In the last two years of her practice, Posenenske developed five industrially fabricated, mass-produced series of modular, geometric sculptures (Series B, C, D, DW, and E). Within each series, the elements are activated by their consumers – they are invited to assemble the parts into completely unique combinations. Posenenske considered these sculptures to be collaboratively authored by herself, the artist, the workers who fabricated the pieces, and the consumers who combined the pieces. Posenenske worked in unlimited editions, considering her designs as prototypes for mass production. By doing this, she addressed socioeconomic concerns by avoiding the concept of “rarefied objects.”
“Though art’s formal development has progressed at an increasing tempo, its social function has regressed. It is difficult to come to terms with the fact that art can contribute nothing to the solution of pressing social problems.” - Charlotte Posenenske
Leaving Behind Art in Exchange for Social Engagement
Posenenske participated in important international solo and group shows in galleries and museums until 1967. But in 1968, she made a radical shift. She started by engaging more and more with public spaces to display her sculptures. Then, during the tumultuous May of 1968, she published the following statement in Art International:
“It is difficult to come to terms with the fact that art can contribute nothing to the solution of pressing social problems.” After releasing the statement, she ceased making and exhibiting art and instead went to do a PhD in sociology, focusing on industrial labour and advising unions.

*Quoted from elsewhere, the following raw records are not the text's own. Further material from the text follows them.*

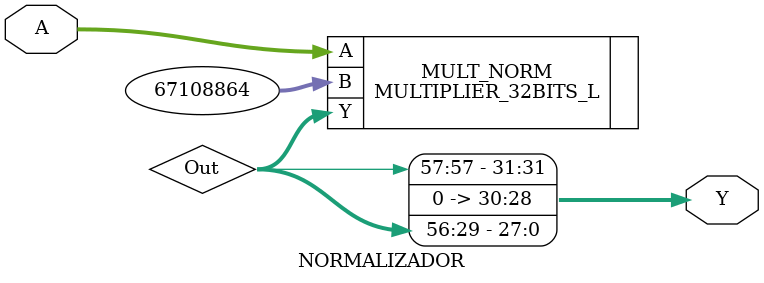
<source format=v>
`timescale 1ns / 1ps


module NORMALIZADOR(
    input wire [31:0] A, //entrada al normalizador 
    output wire [31:0] Y //salida de la normalizacion en coma fija, coma entre el bit 30 y 29
    );

//wire [61:0] Out;      
wire [63:0] Out;      
    
    MULTIPLIER_32BITS_L MULT_NORM(
        .A(A),
        //.B(32'b00000001110010011110000110110000),
        //.B(32'b00000000110011000111000100001100),//0.199641     1/valor maximo constante de adrian
        //.B(32'b00000010111000111111111011111011),//0.72265236     constante de JJ
        .B(32'b00000100000000000000000000000000), // 1   valor prueba sin normalizacion
        .Y(Out)
        );

//assign Y = Out[54:22]; //constante de adrian   
//assign Y = Out[57:26];   //constante  de jj
assign Y = {Out[57],{3{1'b0}},Out[56:52],Out[51:29]};   //constante  de jj y ajuste para estimador a formato 1:8:23


endmodule

</source>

Though Posenenske in a sense never turned back, she left behind a radical body of work that continues to challenge and inspire. A year before her death in 1985, fully aware that she should take care of her artistic legacy, she decided to put her art into production again. She authorised her estate to sell modern reconstructions of her sculptures.
Charlotte Posenenske’s Legacy
Posenenske’s original pieces from the 1960s are now considered “Prototypes,” and can only be purchased by public institutions. The works which are in continuous production are neither numbered nor editioned. Significantly, they are still being sold at the cost of production, plus overhead, just as Posenenske had stipulated. This means the resale value for her work is limited, and she therefore managed to avoid becoming a part of the troubling commercial art market.
Today, Posenenske’s work is found in major institutions including the Centre Pompidou and the Tate. Since her death in 1985, her work has finally gained renewed attention. It has been shown at Museum MMK für Moderne Kunst, Frankfurt (1990), Documenta, Kassel (2007), Museum of Modern Art, New York (2009), Artists Space, New York (2010), and São Paulo Biennial (2012). Now, the retrospective at Dia:Beacon, which can be seen until 9 September 2019, is helping place Charlotte Posenenske where she belongs as an artist, among some of the most important Minimalist artists of the 20th century.